Hypothesis

Joint contractures in the absence of inflammation may indicate mucopolysaccharidosis

Rolando Cimaz¹ , Giovanni Valentino Coppa² , Isabelle Koné-Paut³ , Bianca Link⁴ , Gregory M Pastores⁵ , Maria Rua Elorduy⁶ , Charles Spencer⁷ , Carter Thorne⁸ , Nico Wulffraat⁹ and Bernhard Manger¹⁰

¹  Ospedale Meyer-Reumatologia, Firenze, Italy

²  Department of Maternal-Infantile Sciences, Polytechnic University of Marche, Ancona, Italy

³  Department of Pediatrics, Pediatric Rheumatology, CHU de Bicêtre, Le Kremlin Bicêtre, France

⁴  Johannes Gutenberg-University, Villa Metabolica, Mainz, Germany

⁵  Department of Neurology and Pediatrics, New York University School of Medicine, New York, NY, USA

⁶  Division of Metabolism, Paediatric Rheumatology Unit, Cruces Hospital, Barakaldo, Spain

⁷  Nationwide Children's Hospital, Columbus, OH, USA

⁸  Southlake Regional Health Centre, The Arthritis Program, Newmarket, Ontario, Canada

⁹  Department of Pediatric Immunology, University Medical Center Utrecht, Utrecht, Netherlands

¹⁰  Department of Clinical Immunology and Rheumatology, Department of Medicine III, Erlangen Medical School, Erlangen, Germany

author email corresponding author email

Pediatric Rheumatology 2009, 7:18doi:10.1186/1546-0096-7-18

Published:	23 October 2009

Abstract

Background

Undiagnosed patients with the attenuated form of mucopolysaccharidosis (MPS) type I often have joint symptoms in childhood that prompt referral to a rheumatologist. A survey conducted by Genzyme Corporation of 60 European and Canadian rheumatologists and pediatric rheumatologists demonstrated that < 20% recognized signs and symptoms of MPS I or could identify appropriate diagnosis tests. These results prompted formation of an international working group of rheumatologists, pediatric rheumatologists, and experts on MPS I to formulate a rheumatology-based diagnostic algorithm. The resulting algorithm applies to all MPS disorders with musculoskeletal manifestations.

Bone and joint manifestations are prominent among most patients with MPS disorders. These life-threatening lysosomal storage diseases are caused by deficient activity of specific enzymes involved in the degradation of glycosaminoglycans. Patients with attenuated MPS disease often experience diagnostic delays. Enzyme replacement therapy is now commercially available for MPS I (laronidase), MPS II (idursulfase), and MPS VI (galsulfase).

Presentation of the hypothesis

Evolving joint pain and joint contractures in the absence of inflammation should always raise the suspicion of an MPS disorder. All such patients should undergo urinary glycosaminoglycan (uGAG) analysis (not spot tests for screening) in a reputable laboratory. Elevated uGAG levels and/or an abnormal uGAG pattern confirms an MPS disorder and specific enzyme testing will determine the MPS type. If uGAG analysis is unavailable and the patient exhibits any other common sign or symptom of an MPS disorder, such as corneal clouding, history of hernia surgery, frequent respiratory and/or ear, nose and throat infections; carpal tunnel syndrome, or heart murmur, proceed directly to enzymatic testing. Refer patients with confirmed MPS to a geneticist or metabolic specialist for further evaluation and treatment.

Testing of the hypothesis

We propose that rheumatologists, pediatric rheumatologists, and orthopedists consider our diagnostic algorithm when evaluating patients with joint pain and joint contractures.

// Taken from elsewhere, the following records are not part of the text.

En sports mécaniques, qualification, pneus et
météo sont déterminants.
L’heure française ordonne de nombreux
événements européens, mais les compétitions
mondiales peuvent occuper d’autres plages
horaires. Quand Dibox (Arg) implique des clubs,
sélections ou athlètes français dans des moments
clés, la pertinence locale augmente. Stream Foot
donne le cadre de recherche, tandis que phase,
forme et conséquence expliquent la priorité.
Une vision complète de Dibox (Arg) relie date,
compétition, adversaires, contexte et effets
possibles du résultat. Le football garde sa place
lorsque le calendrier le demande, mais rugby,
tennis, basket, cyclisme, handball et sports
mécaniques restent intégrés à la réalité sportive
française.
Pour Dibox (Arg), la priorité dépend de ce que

Implications of the hypothesis

Children and young adults can suffer for years and sometimes even decades with unrecognized MPS. Rheumatologists may facilitate early diagnosis of MPS based on the presenting signs and symptoms, followed by appropriate testing. Early diagnosis helps ensure prompt and appropriate treatment for these progressive and debilitating diseases.